Data shown START
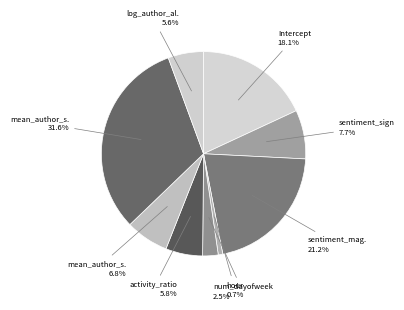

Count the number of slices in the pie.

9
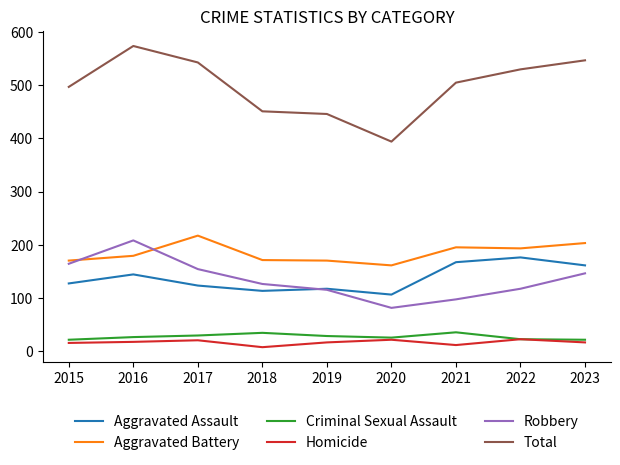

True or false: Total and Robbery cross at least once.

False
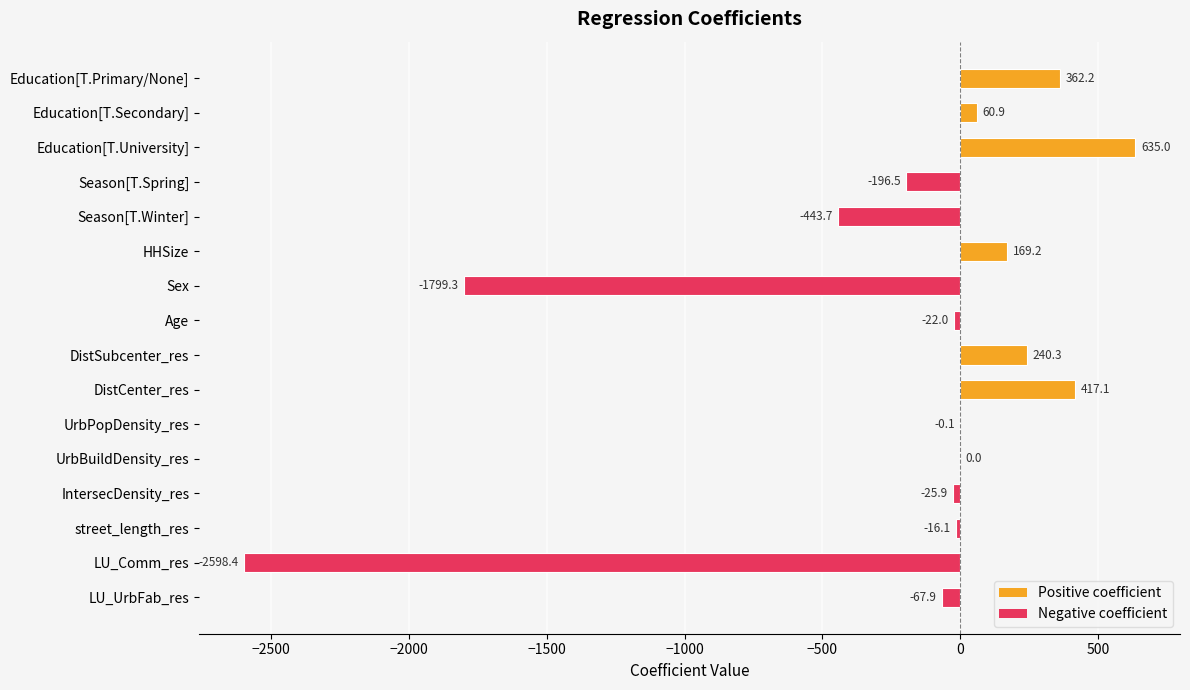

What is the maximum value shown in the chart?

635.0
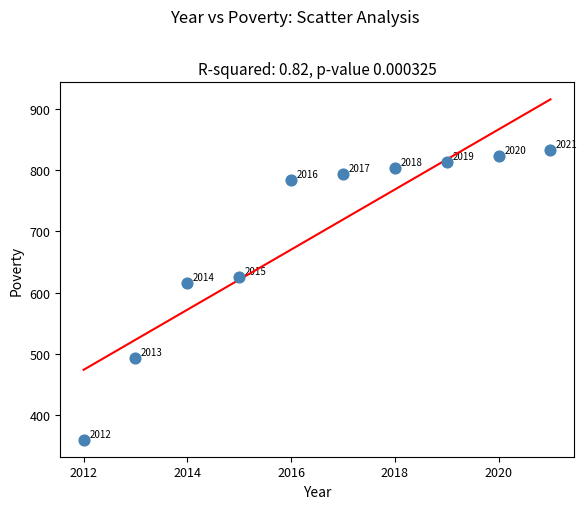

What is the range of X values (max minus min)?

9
Data shown END
Data shown START
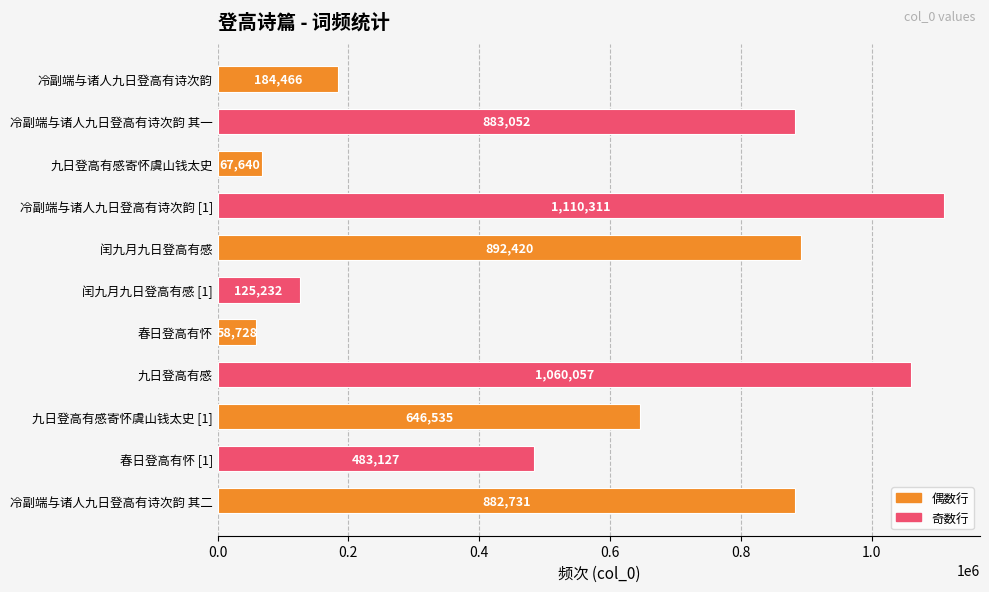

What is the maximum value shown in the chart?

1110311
Data shown END
### Requirement
Reproduce the records verbatim from the line containing "Count the number of slices in the pie." up to and including the line containing "What is the range", omitting the pictures.

### Solution to this problem
Count the number of slices in the pie.

9

True or false: Total and Robbery cross at least once.

False

What is the maximum value shown in the chart?

635.0

What is the range of X values (max minus min)?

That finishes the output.